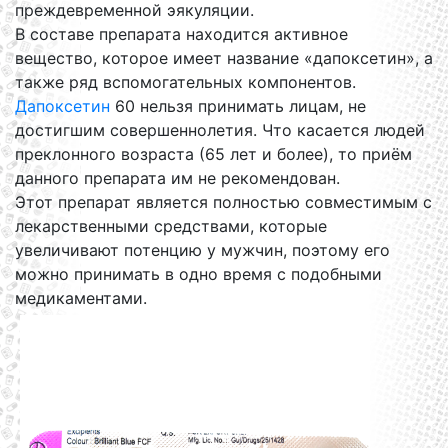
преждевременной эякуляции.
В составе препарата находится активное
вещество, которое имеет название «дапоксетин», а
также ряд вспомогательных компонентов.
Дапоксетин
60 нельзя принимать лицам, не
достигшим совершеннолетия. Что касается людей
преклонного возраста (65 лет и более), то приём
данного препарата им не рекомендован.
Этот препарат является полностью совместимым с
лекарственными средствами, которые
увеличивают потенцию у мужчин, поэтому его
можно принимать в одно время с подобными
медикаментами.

---

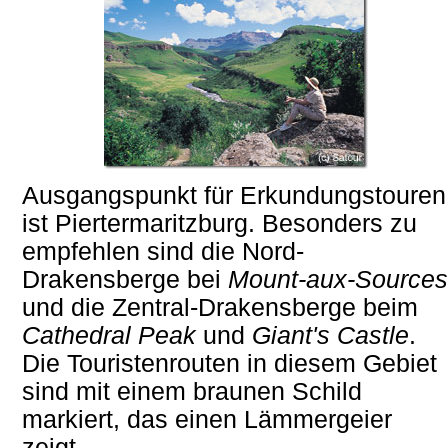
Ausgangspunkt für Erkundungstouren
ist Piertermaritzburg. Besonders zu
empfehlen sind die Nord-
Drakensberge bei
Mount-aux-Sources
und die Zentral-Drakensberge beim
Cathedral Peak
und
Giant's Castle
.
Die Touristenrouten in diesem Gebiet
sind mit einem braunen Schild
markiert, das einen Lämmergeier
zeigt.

> [TO DO]:
Give back precisely the lines above that start at the line containing "можно принимать в одно время с подобными" and end at the line containing "медикаментами.", inclusive. No other lines belong in the output.

> [COMPLETED EXERCISE]:
можно принимать в одно время с подобными
медикаментами.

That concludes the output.